What do you think made your idea stand out?
It’s hard to say for certain, since the other groups did so well too, so this is really just our own thought on it rather than a definitive claim. But a few things probably helped. It is novel: the solutions are globally scalable, and none of the three pieces requires grid electricity. CoolBand runs purely on the wearer’s own movement, no battery and no electricity, which matters for busy people moving through the city all day rather than sitting near a power source, and it’s estimated to be quite affordable to produce. CoolShade works on the same principle at the community scale: solar power during the day, with the phase-change material storing enough energy to keep it working through the night. And the early warning engine wasn’t just a slide concept; we had it running as a live dashboard with a QR code the judges and audience could actually scan and interact with. Among the three, we covered individuals, communities, and the forecasting layer that connects them all. I also think the team worked really well together throughout, and we answered the judges’ questions confidently, which probably mattered just as much as the idea itself.
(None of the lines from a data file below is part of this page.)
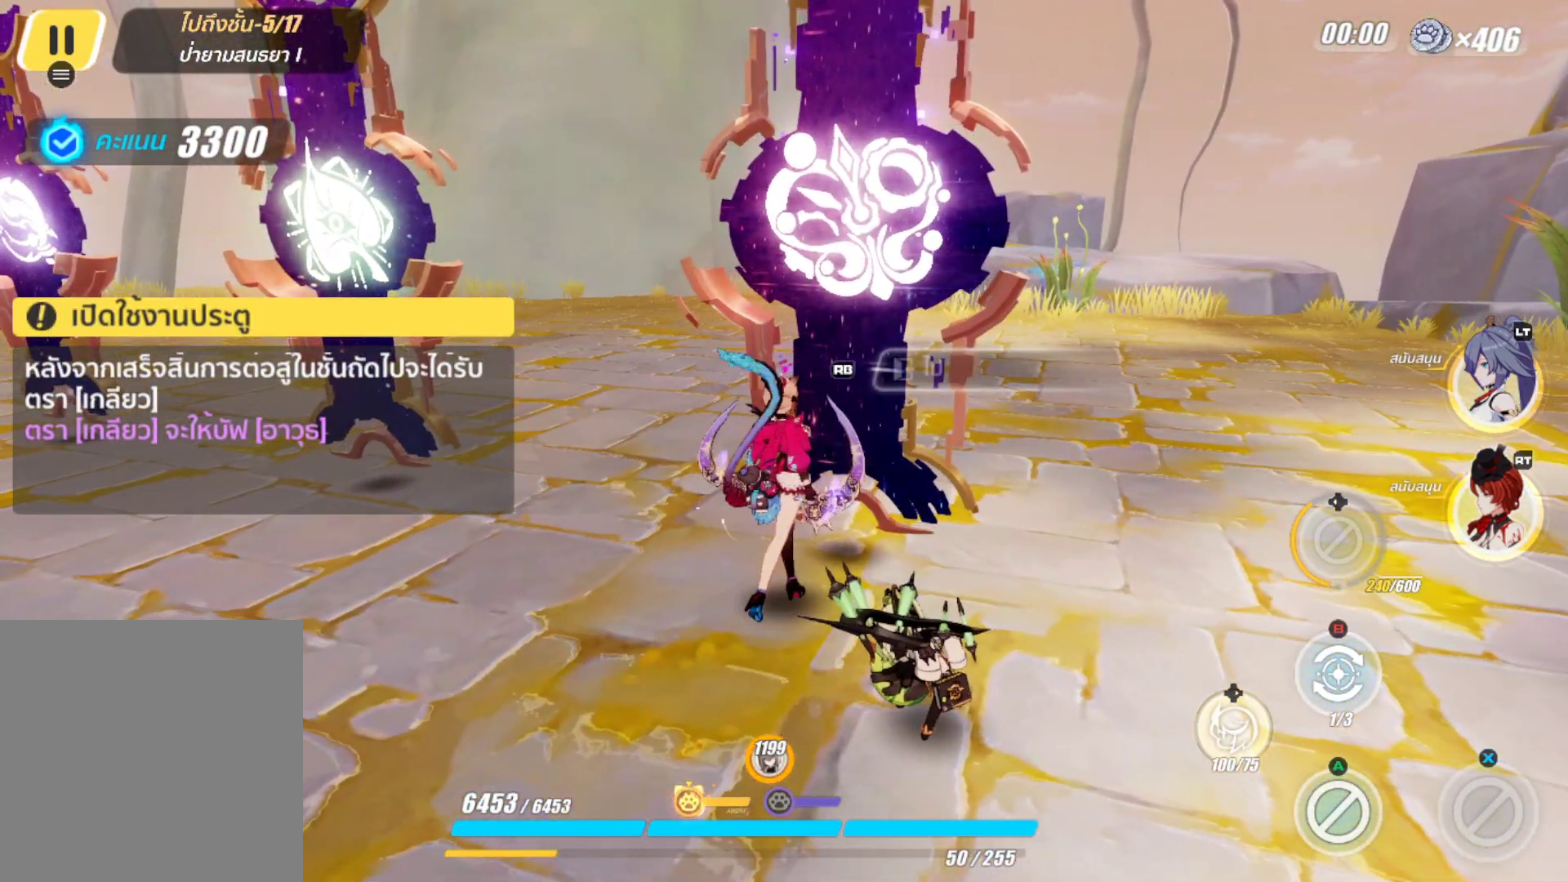
{"buttons": [], "left_stick": "center", "right_stick": "center", "events": []}
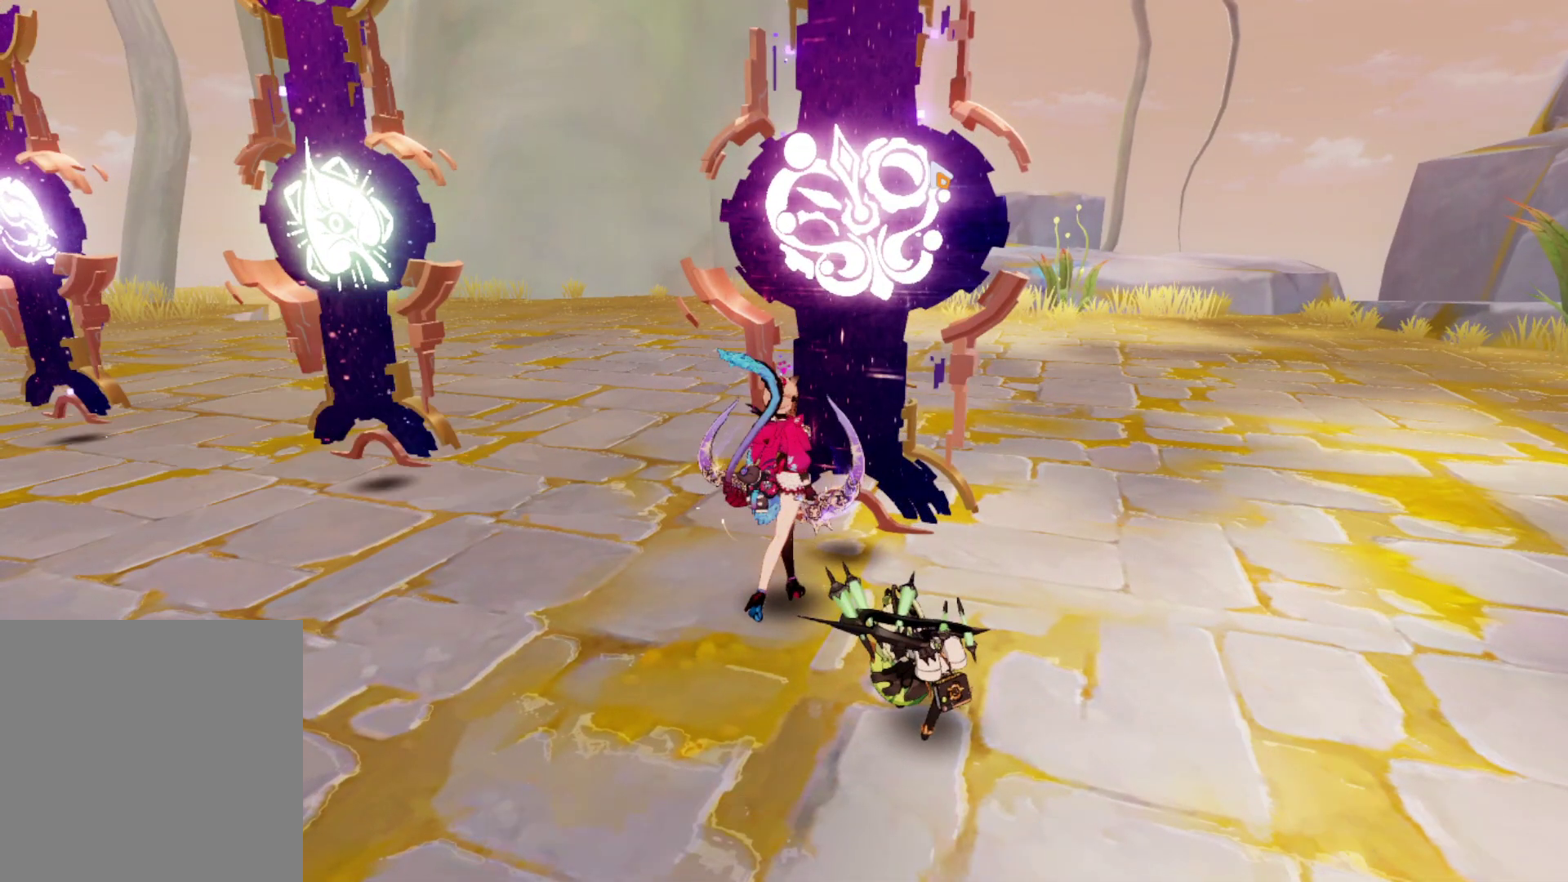
{"buttons": [], "left_stick": "center", "right_stick": "center", "events": []}
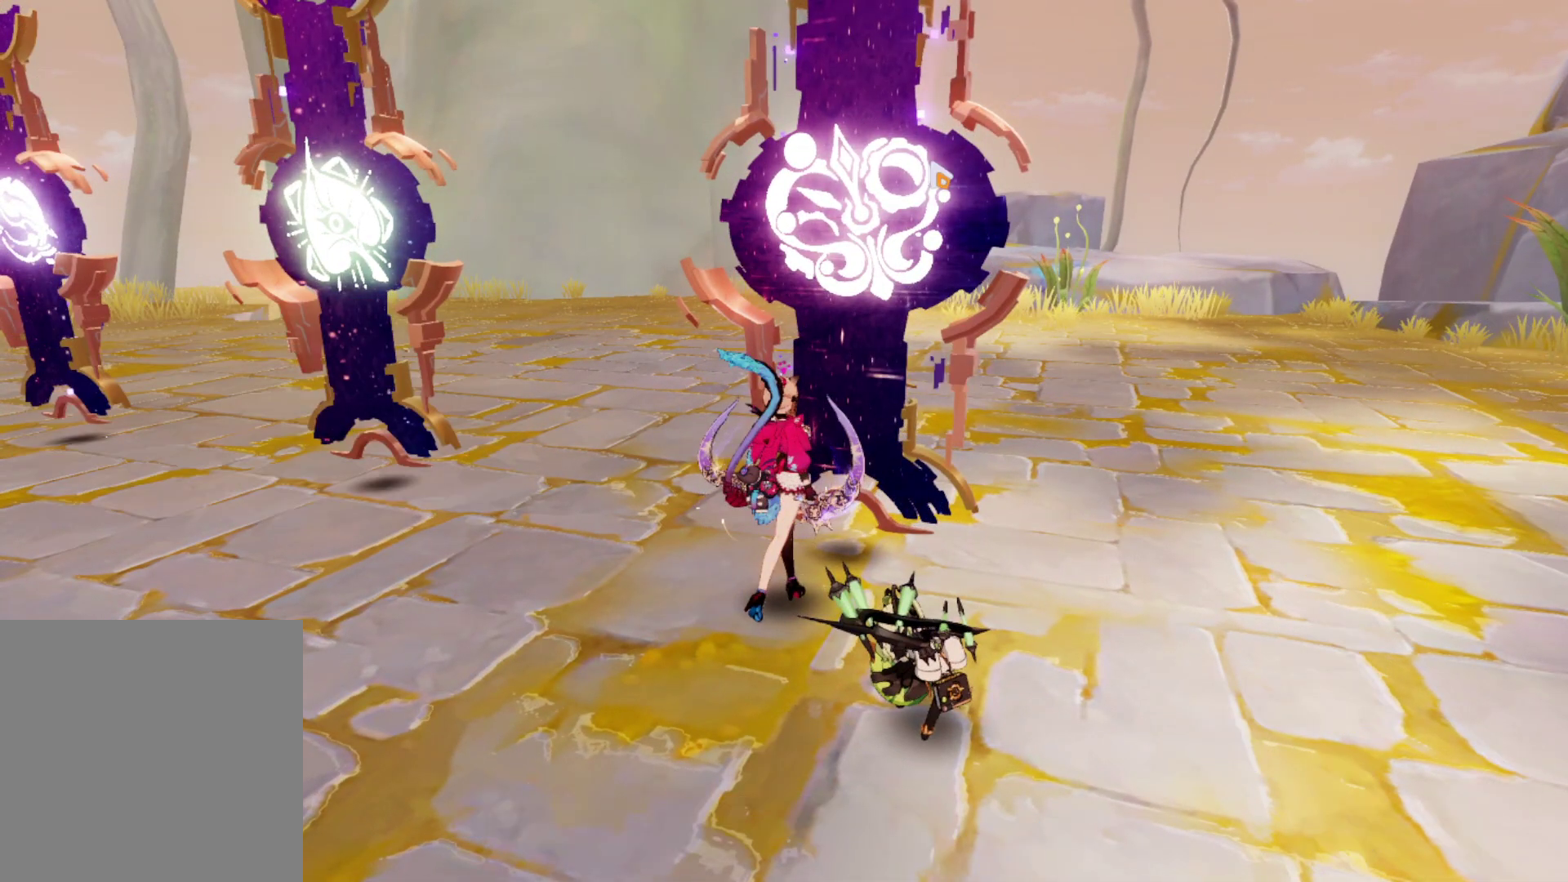
{"buttons": [], "left_stick": "center", "right_stick": "center", "events": []}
How has this experience influenced your thinking going forward, both for your research and beyond Imperial?
It’s sharpened something I’d only half-articulated before: the same material science I study for my PhD objectives in the lab has a direct line to solving a real and totally different problem for someone moving in the heat, not just in Accra but globally. Being announced the winner on top of that was genuinely inspiring and encouraging; it made the idea feel less like a workshop exercise and more like something actually worth pursuing further. Going forward, I want to hold onto that translational thread, both in how I frame the PhD work itself, since the inverted scaling law isn’t just an academic curiosity but points toward tunable, adaptive structures with real applications, and in looking for opportunities to keep developing CoolBand-type ideas alongside the core research. In fact, we’re now thinking as a team about taking it further and exploring a start-up around it in the near future. More broadly, the week reinforced how much faster and better ideas get when you put people with genuinely different expertise and lived context in a room together under a tight deadline, which is a working style I’d like to find more excuses to repeat.